* [TASK INSTRUCTIONS]: Without any pictures, restate the full set of records below exactly.

* [AVAILABLE DATA]:
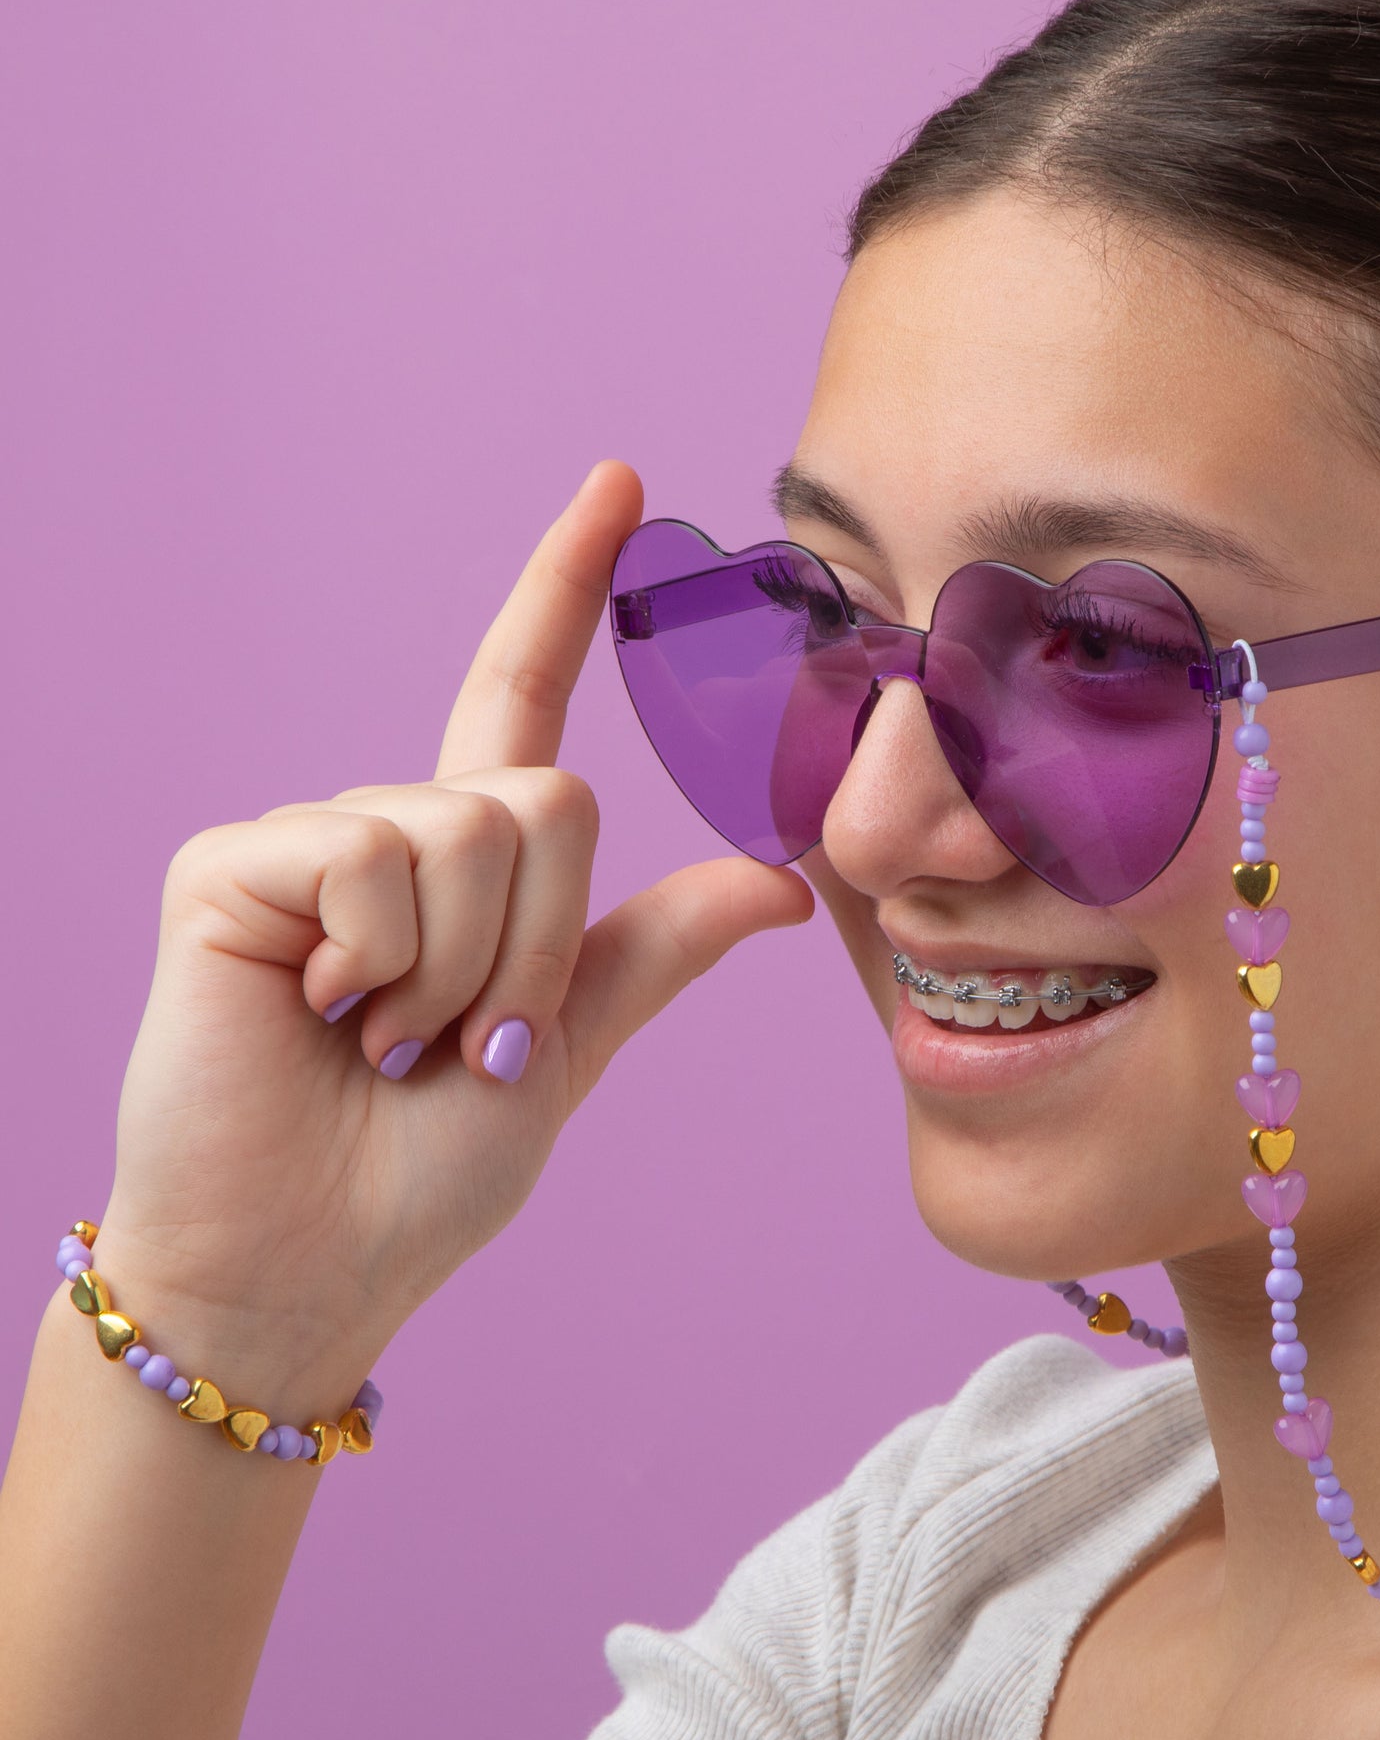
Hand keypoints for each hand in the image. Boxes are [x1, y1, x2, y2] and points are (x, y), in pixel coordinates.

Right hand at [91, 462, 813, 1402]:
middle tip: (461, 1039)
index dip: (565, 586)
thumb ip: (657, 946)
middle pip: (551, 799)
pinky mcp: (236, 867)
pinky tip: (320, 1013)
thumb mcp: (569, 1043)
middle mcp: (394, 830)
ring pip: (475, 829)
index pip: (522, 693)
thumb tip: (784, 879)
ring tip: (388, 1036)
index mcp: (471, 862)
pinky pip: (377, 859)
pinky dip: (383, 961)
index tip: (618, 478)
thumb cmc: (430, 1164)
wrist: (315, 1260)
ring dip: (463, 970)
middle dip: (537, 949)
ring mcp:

* [ANSWER BOX]:
Hand keypoints for each hand in the image. Boxes are [x1, y1, x2, y2] and points are (x, y), in pixel coordinates.

Right hand at [91, 462, 813, 1402]:
middle tip: (461, 1039)
index dip: (565, 586)
thumb ip: (657, 946)
middle pip: (551, 799)
pinky mcp: (236, 867)
pinky tip: (320, 1013)
thumb mcp: (569, 1043)
middle mcp: (394, 830)
ring pip: (475, 829)
index pip: (522, 693)
thumb tip: (784, 879)
ring tip: (388, 1036)
index mcp: (471, 862)
pinky pip: (377, 859)
pinky dip: (383, 961)
index tip: (618, 478)
thumb cmc: (430, 1164)
wrist: (315, 1260)
ring dip: (463, 970)
middle dip: (537, 949)
ring mcp:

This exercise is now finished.